Basically, Top Gear India Special was the usual foreign-people-at-sea-in-crazy-chaotic-India sort of show. Except that here, Clarkson, May and Hammond were probably even crazier and more chaotic. (And not always funny. What is funny is the way so many Indians get riled at slights, imagined or real. Loosen up, people. Relax. Try and find that elusive 'good humour' gene. It's a better thing to carry around than a placard that says, "We get offended by everything.")

Colors has started a new show called Ring Ka King. This is a wrestling show, and I don't know who the target audience is, but it's certainly not me. However, I watched the first episode, in which we were introduced to all the wrestlers and the first couple of bouts took place. The wrestlers swaggered in one by one, punching the air with giant fists, baring their teeth and emitting guttural sounds which could roughly be translated as "I'm going to kill everyone." Some of them were a little odder than the others. For example, someone called Dr Nicholas Dinsmore came wearing a doctor's coat with a stethoscope around his neck and a doctor's bag in his hand. Another strode in wearing dark glasses (maybe he thought he was a Bollywood star), with a chain mail thingie draped around his shoulders.

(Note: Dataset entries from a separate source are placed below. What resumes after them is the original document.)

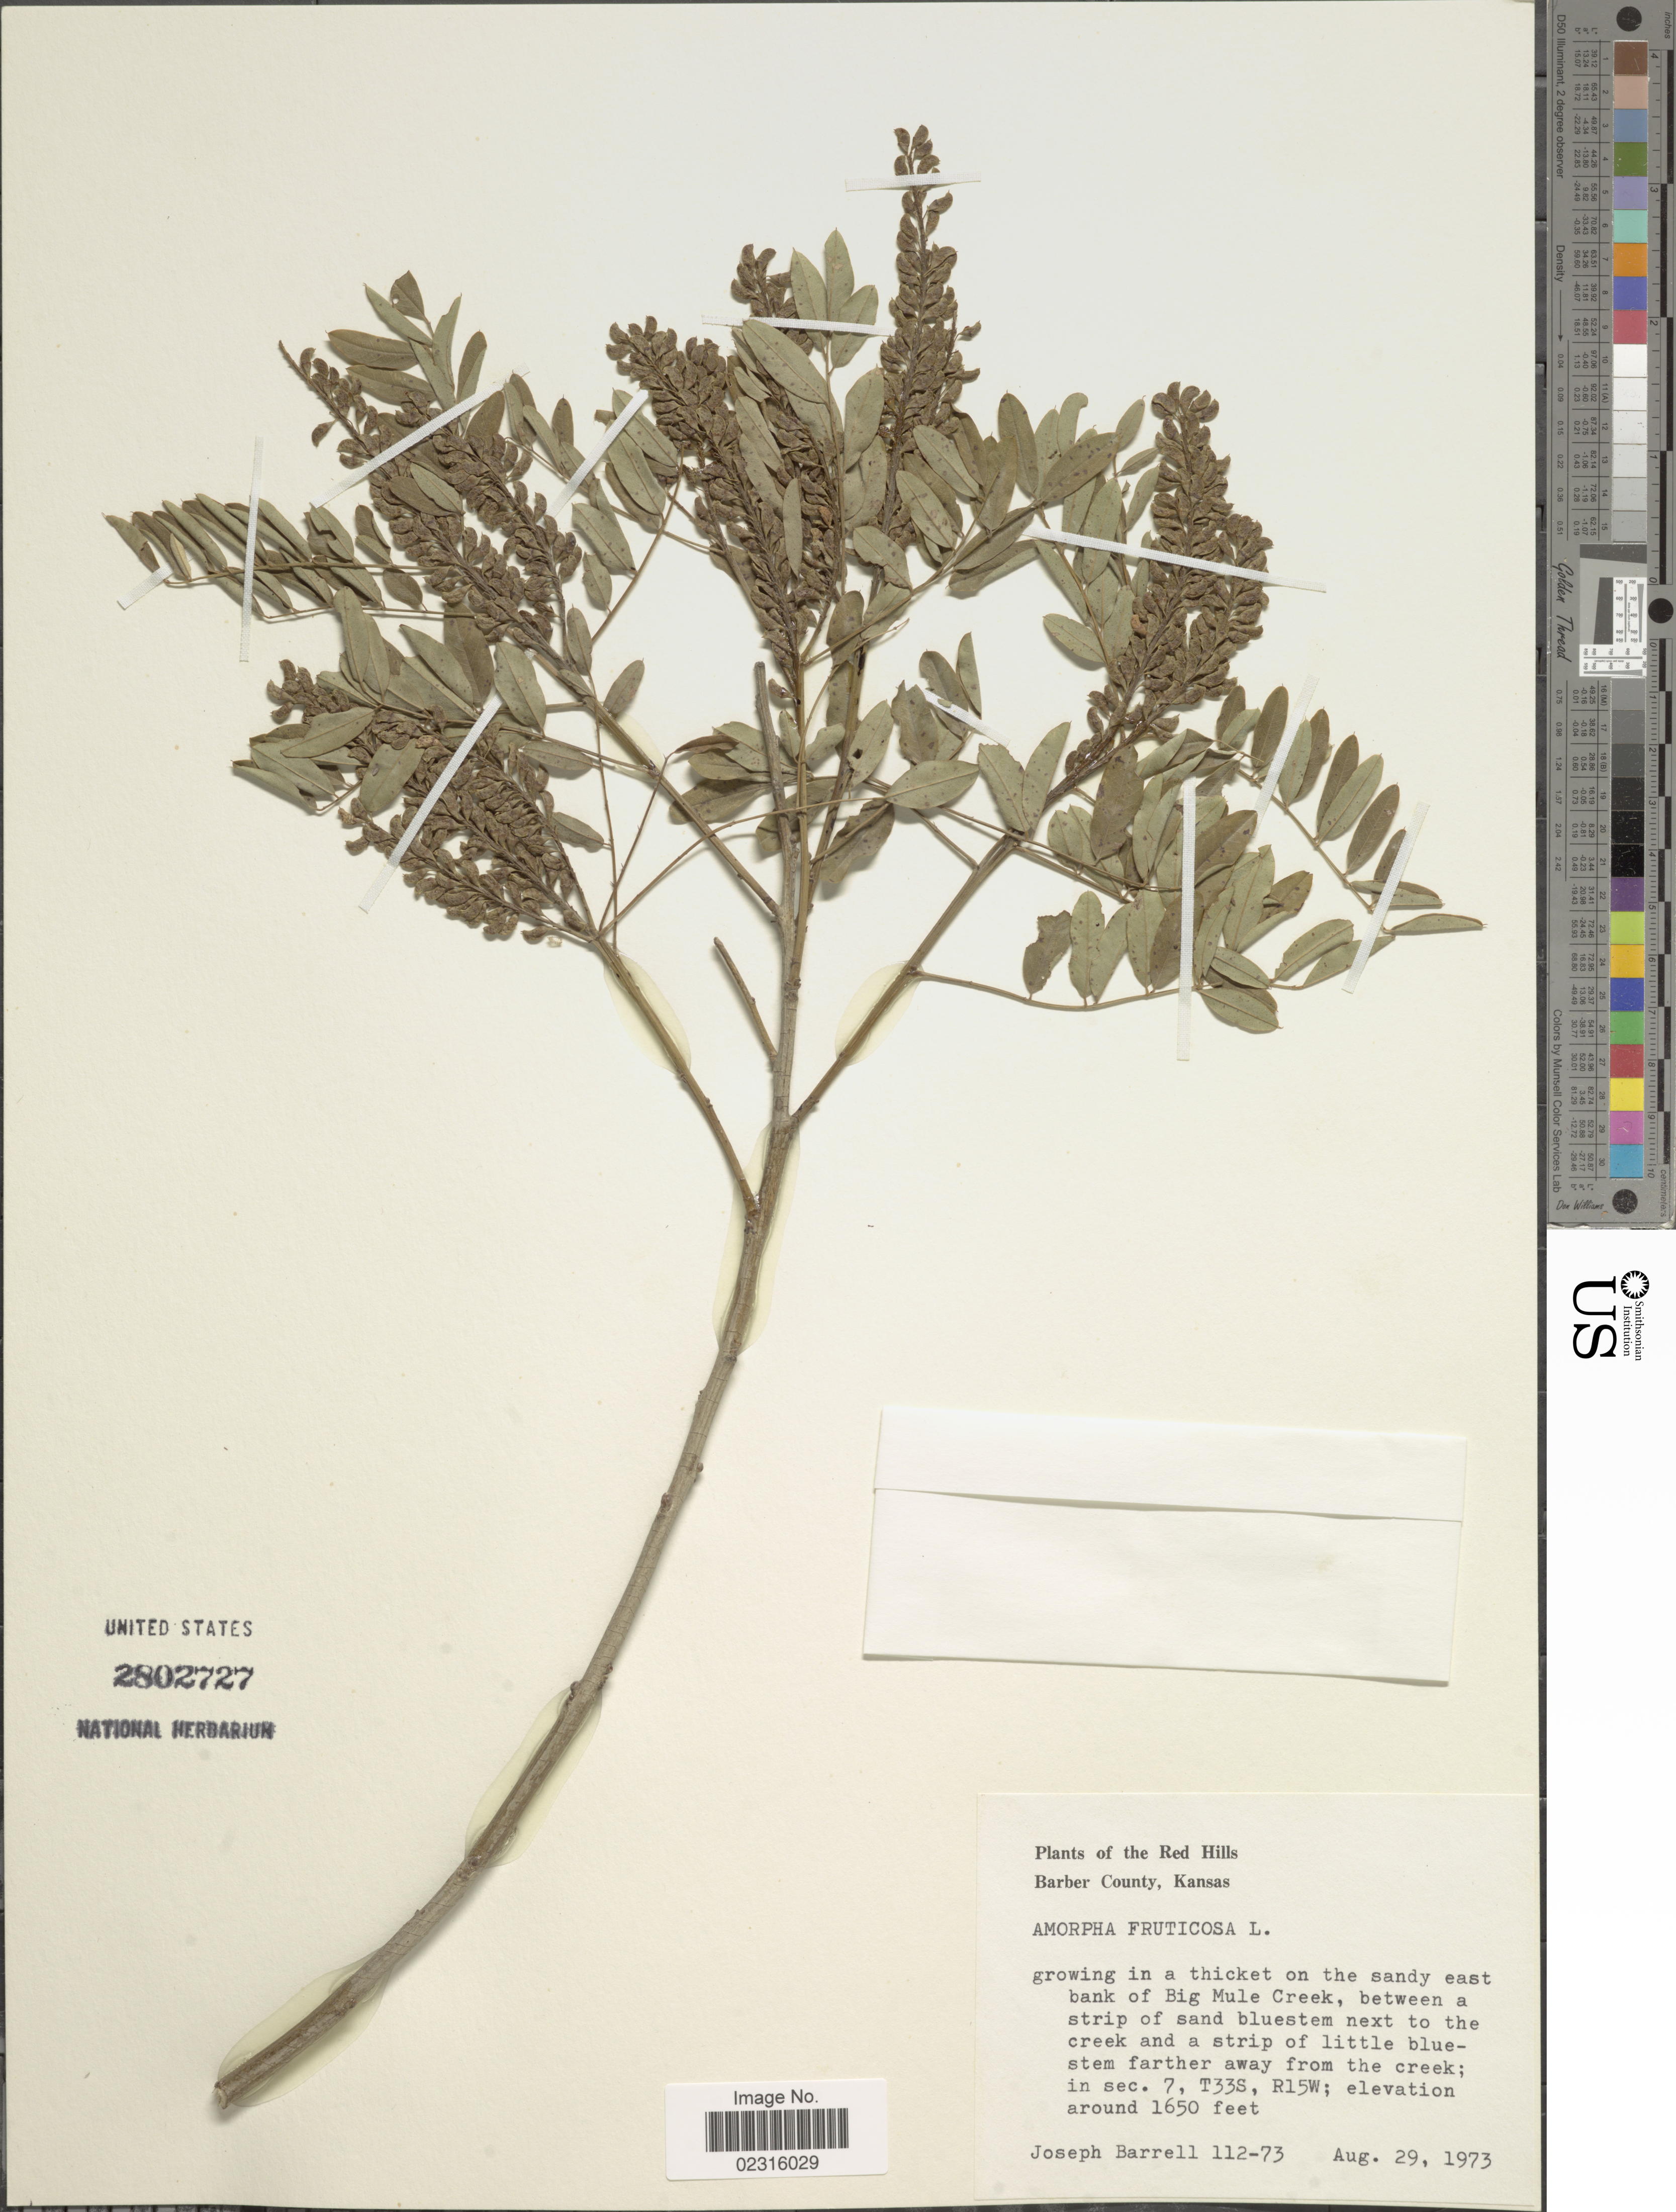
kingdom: Plantae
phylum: Tracheophyta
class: Magnoliopsida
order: Fabales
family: Fabaceae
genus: Amorpha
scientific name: Amorpha fruticosa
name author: L.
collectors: J. Barrell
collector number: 112-73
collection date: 1973-08-29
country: United States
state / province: Kansas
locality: The Red Hills, Barber County, in a thicket on the sandy east bank of Big Mule Creek, between a strip of sand bluestem next to the creek and a strip of little blue-stem farther away from the creek; in sec. 7, T33S, R15W.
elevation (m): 503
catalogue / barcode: US 2802727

During the fights, they flung each other about with gay abandon, still emitting those guttural, animal-like sounds. Not to be outdone, every time some poor sod was smashed to the ground, the referee too would fling himself down on the ground and thump at it vigorously. And in the background, was this constant roar. (No, I don't think it was the sound of the spectators, it came out of some sound studio). Ring Ka King is like a testosterone overdrive - I wonder what will happen when the female wrestlers make an appearance.